Se publicó un estudio para optimizar las terapias contra el Parkinson
Un equipo del CONICET publicó un estudio realizado por investigadores del Centro de Investigaciones en Química Biológica de Córdoba y un laboratorio de la Universidad Grenoble Alpes (Francia) revelaron que L-Dopa, la terapia más frecuente y efectiva para tratar el Parkinson, además de cumplir su rol terapéutico interactúa con la estructura interna de las neuronas de una manera hasta ahora desconocida. Es decir, que genera alteraciones que podrían ser una de las causas de los efectos adversos que suelen aparecer después de muchos años de tratamiento. Este estudio fue publicado en la revista especializada en Francia.

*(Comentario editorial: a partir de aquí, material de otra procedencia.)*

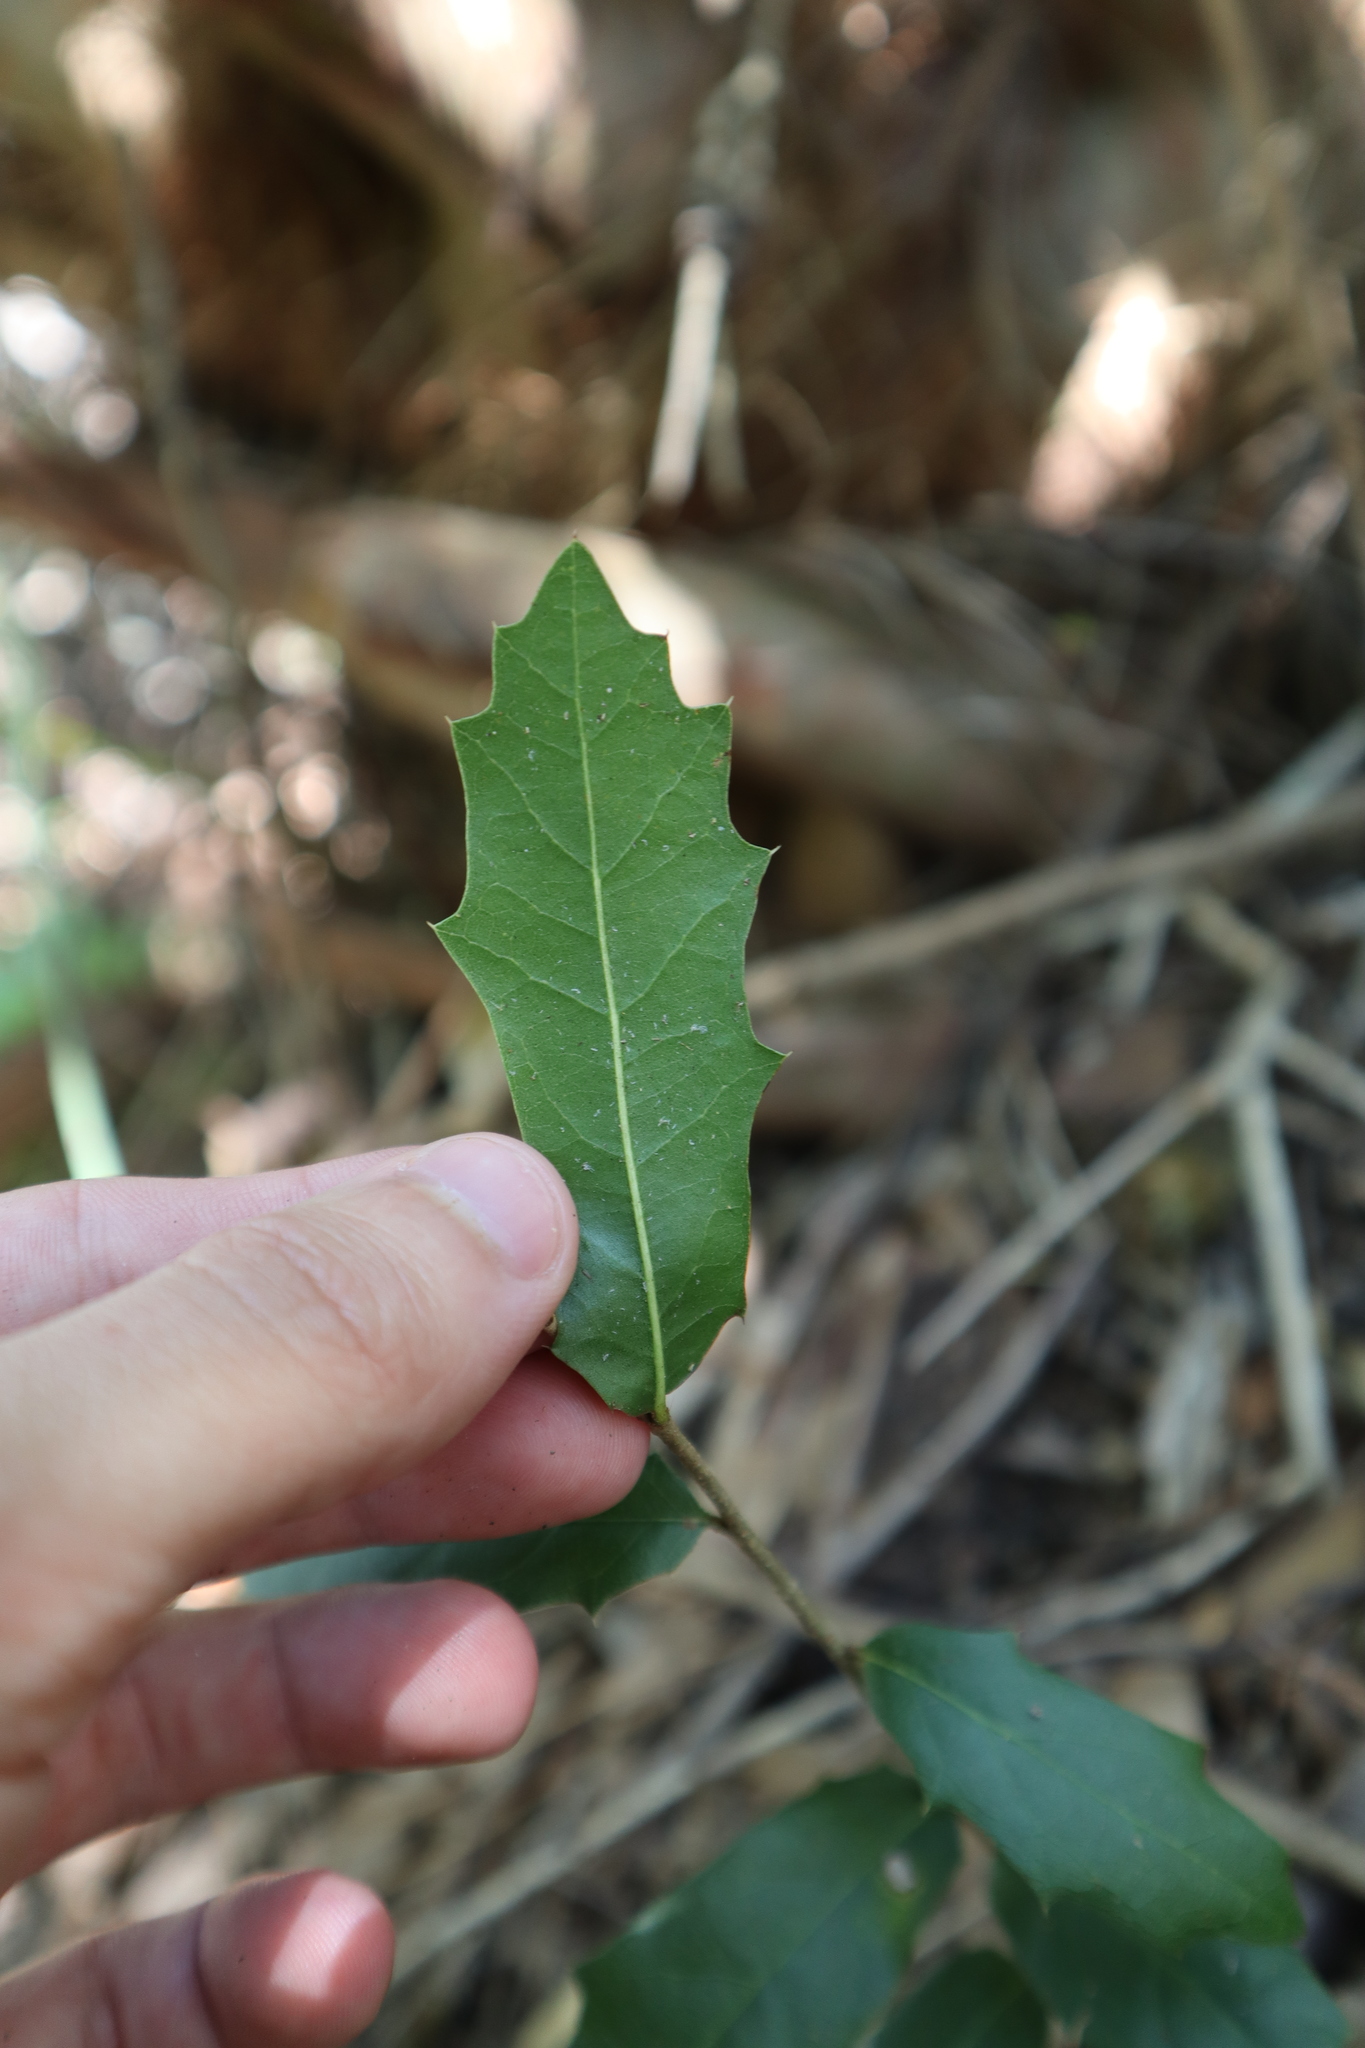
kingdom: Plantae
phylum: Tracheophyta
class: Magnoliopsida
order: Fagales
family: Fagaceae
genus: Quercus
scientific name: Quercus virginiana
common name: Southern live oak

Los científicos descubrieron que L-Dopa puede incorporarse a los microtúbulos que forman parte del esqueleto interno de las neuronas. Estos microtúbulos funcionan como “rieles” microscópicos que permiten el movimiento interno de sustancias esenciales y tienen un papel crucial en el mantenimiento de la conexión entre las neuronas (sinapsis). “El problema es que cuando L-Dopa se integra en estos microtúbulos los hace menos dinámicos afectando su ingreso a las espinas dendríticas, estructuras que funcionan como las ‘antenas’ receptoras de la neurona donde se forman las sinapsis. Como consecuencia directa de esto, las neuronas comienzan a perder espinas, claves para la comunicación neuronal. Entendemos que esta inestabilidad sináptica podría explicar algunas de las complicaciones que aparecen luego de un tiempo prolongado de tomar L-Dopa”, señala Gastón Bisig, investigador del CONICET.
¿Qué es el Parkinson?
El Parkinson es una enfermedad neurodegenerativa crónica que afecta el movimiento. Sus síntomas más frecuentes son los temblores, la rigidez muscular, la lentitud de movimientos y los problemas de equilibrio o postura. Su causa es la muerte progresiva de las neuronas responsables de producir dopamina, un neurotransmisor fundamental para procesos como el control del movimiento, la memoria, la recompensa cerebral y el aprendizaje, entre otros. Aunque puede aparecer en edades más tempranas, afecta principalmente a personas mayores de 60 años y es la segunda enfermedad neurodegenerativa más frecuente después del Alzheimer.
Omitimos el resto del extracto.